To memorize multiple patterns \(\{\xi^\mu\}_{\mu=1}^P\), each weight is the sum of the weights for each pattern: \begin{equation} w_{ij} = \frac{1}{P} \displaystyle\sum_{\mu=1}^P \xi_i^\mu \xi_j^\mu \end{equation}
Implementation
Matrix-Vector Notation
If we encode the state of the network as an \(N\)-dimensional vector, a synchronous update rule is given by multiplying by a \(N \times N\)-dimensional weight matrix. This weight matrix is given by the sum of the outer product of each pattern with itself: \begin{equation} \mathbf{W} = \frac{1}{P} \displaystyle\sum_{\mu=1}^P \xi^\mu \otimes \xi^\mu = \frac{1}{P} \displaystyle\sum_{\mu=1}^P {\xi^\mu}^\top \xi^\mu \end{equation}
To understand why this has each memorized vector as the stable point of the network dynamics, consider a transition: \begin{equation} W \xi = (\xi \xi^\top) \xi = \xi (\xi^\top \xi) \propto \xi \end{equation}
since \(\xi^\top \xi\) is a scalar. Then, we simply superimpose the contributions of each memorized vector \(\xi\).
Python Implementation
class HopfieldNetwork:
def __init__(self, patterns):
self.patterns = patterns
self.num_neurons = patterns.shape[1]
self.weights = self.create_weights(patterns)
def create_weights(self, patterns):
weights = np.zeros((self.num_neurons, self.num_neurons))
for pattern in patterns:
pattern = pattern.reshape(-1, 1)
weights += np.outer(pattern, pattern)
np.fill_diagonal(weights, 0) # no self-connections
return weights / patterns.shape[0]
def update_state(self, state):
net_inputs = self.weights @ state
state = np.sign(net_inputs)
return state
def energy(self, state):
return -0.5 * state @ (self.weights @ state)
def recall(self, initial_state, max_iterations=10):
state = initial_state.copy()
energy = self.energy(state)
for _ in range(max_iterations):
updated_state = self.update_state(state)
new_energy = self.energy(updated_state)
if new_energy == energy:
break
state = updated_state
energy = new_energy
return state
Toy Problem
As an example, consider a Hopfield network meant to store 128 x 128 px images. Using the above implementation to learn 4 patterns, the network is able to accurately recall the patterns with up to 40% of the pixels flipped. The specific code used is available for download here.

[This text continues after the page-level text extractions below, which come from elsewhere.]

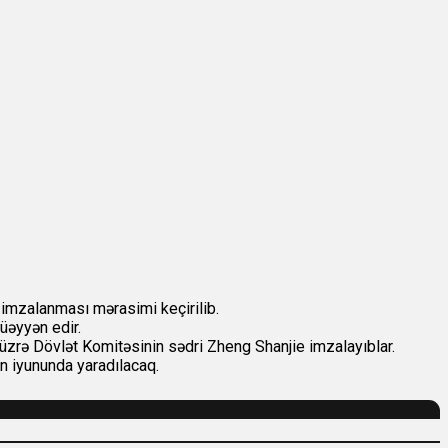
 imzalanması mərasimi keçirilib.
müəyyən edir.
 üzrə Dövlət Komitəsinin sədri Zheng Shanjie imzalayıblar.
in iyununda yaradılacaq.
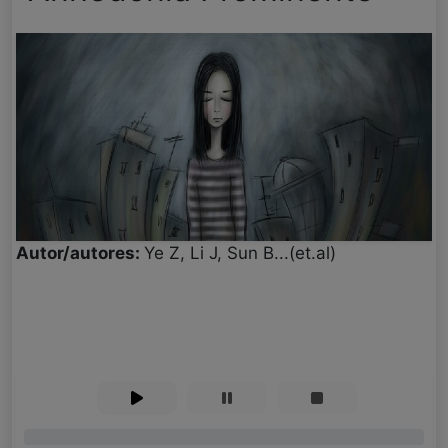
Autor/autores:
Ye Z, Li J, Sun B...(et.al)
0%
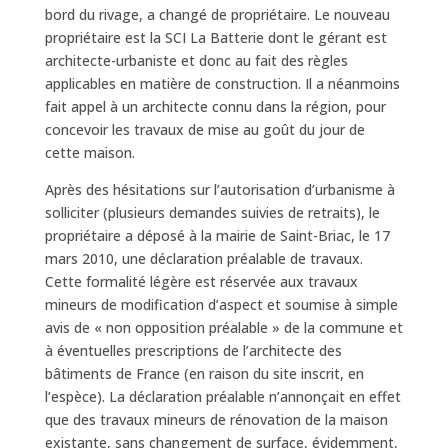
bord du rivage, a changé de propriétaire. Le nouveau
propriétaire est la SCI La Batterie dont le gérant est
architecte-urbaniste et donc au fait des règles
applicables en matière de construction. Il a néanmoins
fait appel à un architecte connu dans la région, pour
concevoir les travaux de mise au goût du jour de
cette maison.
Après des hésitations sur l’autorisation d’urbanisme à
solliciter (plusieurs demandes suivies de retraits), le
propriétaire a déposé à la mairie de Saint-Briac, le 17
mars 2010, une déclaration préalable de travaux.
Cette formalité légère est réservée aux travaux
mineurs de modification d’aspect et soumise à simple
avis de « non opposition préalable » de la commune et
à éventuelles prescriptions de l’architecte des
bâtiments de France (en raison du site inscrit, en
l’espèce). La déclaration préalable n’annonçait en effet
que des travaux mineurs de rénovation de la maison
existante, sans changement de surface, évidemment,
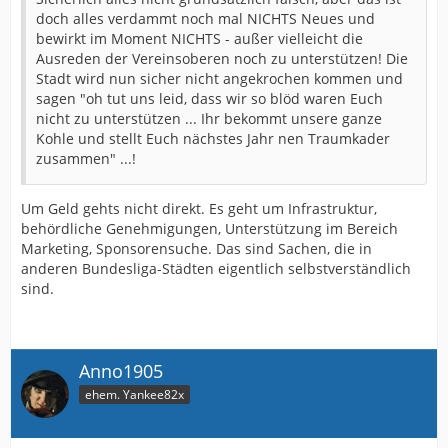
doch alles verdammt noch mal NICHTS Neues und
bewirkt im Moment NICHTS - außer vielleicht die
Ausreden der Vereinsoberen noch zu unterstützen! Die
Stadt wird nun sicher nicht angekrochen kommen und
sagen "oh tut uns leid, dass wir so blöd waren Euch
nicht zu unterstützen ... Ihr bekommt unsere ganze
Kohle und stellt Euch nächstes Jahr nen Traumkader
zusammen" ...!
Um Geld gehts nicht direkt. Es geht um Infrastruktur,
behördliche Genehmigungen, Unterstützung im Bereich
Marketing, Sponsorensuche. Das sind Sachen, die in
anderen Bundesliga-Städten eigentlich selbstverständlich
sind.
Anno1905
ehem. Yankee82x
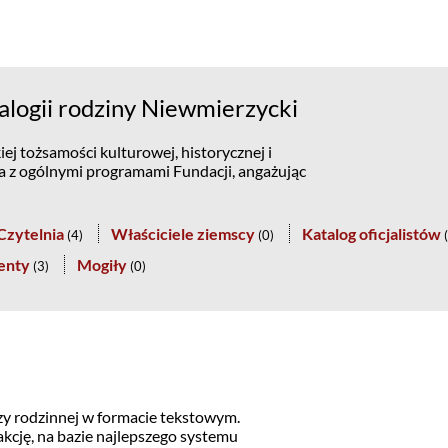
logii rodziny Niewmierzycki
ej tożsamości kulturowej, historycznej i
na z ogólnymi programami Fundacji, angażując
Czytelnia
Właściciele ziemscy
Katalog oficjalistów
(
4
)
(
0
)
(
enty
Mogiły
(
3
)
(
0
)
y rodzinnej w formacie tekstowym.
kcję, na bazie najlepszego systemu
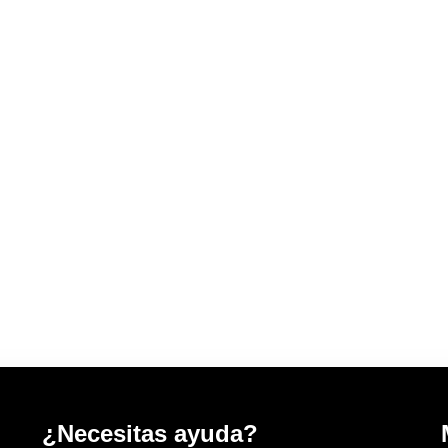
¿Necesitas ayuda?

Note: This display style and the specific patterns were adapted from takyamamoto/Hopfield-Network.
Statistical Mechanics and Deep Learning
Hopfield networks have a wide variety of applications in statistical physics and deep learning theory.
Ising Model
The Hopfield network is closely tied to the Ising model in statistical mechanics. In physics, the Ising model is a lattice structure used to describe ferromagnetic materials. In the Hopfield network, the neurons are analogous to spins at each lattice point, the weights represent the coupling strength between spins, and the energy function describes the total energy of the system.

Temperature and Simulated Annealing
We can also introduce a temperature into the Hopfield network, which allows it to explore many more states and escape local minima. As the temperature decreases, the model settles into a single minima. Simulated annealing is a process by which the model starts at high temperature and "cools down" over time. This prevents the model from getting stuck in local minima early on and increasing its chances of settling into a global minima (one of the memorized patterns).
Memory and Attention Mechanisms
Ramsauer et al. (2020) showed that attention mechanisms in transformers can be viewed as a continuous generalization of Hopfield Networks, implying that Transformers use something similar to associative memory. The same way that tokens attend to each other in transformers, patterns "attend" to each other in Hopfield networks, predicting which pattern to converge to, or which token to predict.